Андрей рассказал о вчерашнем разговоре. Андрианов в упор посмотрел на него:
— Это ты как, по-честному или великодушествуешь, широкий жест делаешь?.. Трактористы как?.. Ну-ну… Прости, погорячился. — Андрианов насупил мохнатые брови и отвернулся к вагонному оконцу.
ГЛАВА ТРЕТЬЯ
С самого утра день был жарким. Росы не выпадали, и, как только подымалось солнце, земля и все на ней, едва остынув за ночь, снова накалялось.
Время от времени на небе появлялись редкие белые облачка. Но они были так прозрачны, так немощны, что дождя из них никто и не ждал. Только один дождь выпал с тех пор, как посеяны яровые, а теперь барометр показывал «великую сушь» без малейших колебаний.
Жара донимала людей, скотину, собак — все живое.

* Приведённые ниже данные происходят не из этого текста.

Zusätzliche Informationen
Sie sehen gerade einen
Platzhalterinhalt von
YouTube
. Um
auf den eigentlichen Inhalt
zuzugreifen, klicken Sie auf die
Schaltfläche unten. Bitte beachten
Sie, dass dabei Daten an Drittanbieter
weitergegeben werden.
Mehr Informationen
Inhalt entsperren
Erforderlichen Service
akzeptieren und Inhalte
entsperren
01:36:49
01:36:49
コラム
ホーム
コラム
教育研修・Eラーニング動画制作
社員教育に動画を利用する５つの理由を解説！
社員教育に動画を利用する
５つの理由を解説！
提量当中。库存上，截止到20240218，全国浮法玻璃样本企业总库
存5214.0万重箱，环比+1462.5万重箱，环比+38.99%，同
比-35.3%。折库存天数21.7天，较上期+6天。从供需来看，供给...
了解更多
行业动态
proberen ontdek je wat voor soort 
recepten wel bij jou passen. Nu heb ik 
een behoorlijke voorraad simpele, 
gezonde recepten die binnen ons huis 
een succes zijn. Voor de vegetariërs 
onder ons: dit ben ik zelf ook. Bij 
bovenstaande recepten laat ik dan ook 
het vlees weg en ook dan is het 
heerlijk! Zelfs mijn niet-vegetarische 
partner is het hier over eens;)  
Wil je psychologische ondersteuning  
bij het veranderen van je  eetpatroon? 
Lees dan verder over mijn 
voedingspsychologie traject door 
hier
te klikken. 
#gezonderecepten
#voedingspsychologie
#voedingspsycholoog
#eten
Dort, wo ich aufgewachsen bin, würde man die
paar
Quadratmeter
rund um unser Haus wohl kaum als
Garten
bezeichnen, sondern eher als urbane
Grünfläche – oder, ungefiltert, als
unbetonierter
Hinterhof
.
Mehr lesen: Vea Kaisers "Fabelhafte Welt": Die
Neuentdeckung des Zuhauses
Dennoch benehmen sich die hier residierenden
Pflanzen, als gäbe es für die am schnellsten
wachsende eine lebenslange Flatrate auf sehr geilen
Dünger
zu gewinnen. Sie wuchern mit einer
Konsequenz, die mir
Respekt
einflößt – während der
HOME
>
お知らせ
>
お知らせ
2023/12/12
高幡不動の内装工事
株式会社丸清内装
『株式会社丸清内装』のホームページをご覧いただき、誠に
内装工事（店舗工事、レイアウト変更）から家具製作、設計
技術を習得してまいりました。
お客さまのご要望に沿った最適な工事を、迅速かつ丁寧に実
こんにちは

От нее некуда было деться. В тени почти так же горячо и душно, как на солнце.
Лишь на плотине, у воды, дышалось легче, свободнее. Здесь и воздух был не таким раскаленным, и солнце припекало будто мягче. Солнце здесь как бы утрачивало свою неотразимую силу: оно поджигало с разных концов поверхность пруда, а вода горела неживым белым огнем и никак не сгорала.
Когда Никита Думчев поднял выпускной щит головного шлюза, вода обрадованно устремилась в бетонный коридор, будто уж давно в тягость ей было праздно качаться в запруде и сверкать на солнце. Вода бурлила и шумно свистела под щитом. И все дальше и дальше в глубину пруда передавалось волнение от шлюзового прохода, через который вода торопилась на поля.
Никита еще и раз и два повернул винт подъемника и, спустившись с насыпи, пошел вдоль магистрального канала, следом за водой.
Вода двигалась по каналу толчками, сама подгоняя себя, шипела и слегка пузырилась, словно сухое, растрескавшееся днище было раскаленным, как бывает раскаленным железо.
Никита шел медленно, и вода скоро обогнала его, все выше и выше заполняя канал. Теперь она двигалась не ползком, не ощупью, как вначале, а широко, свободно, в полный рост.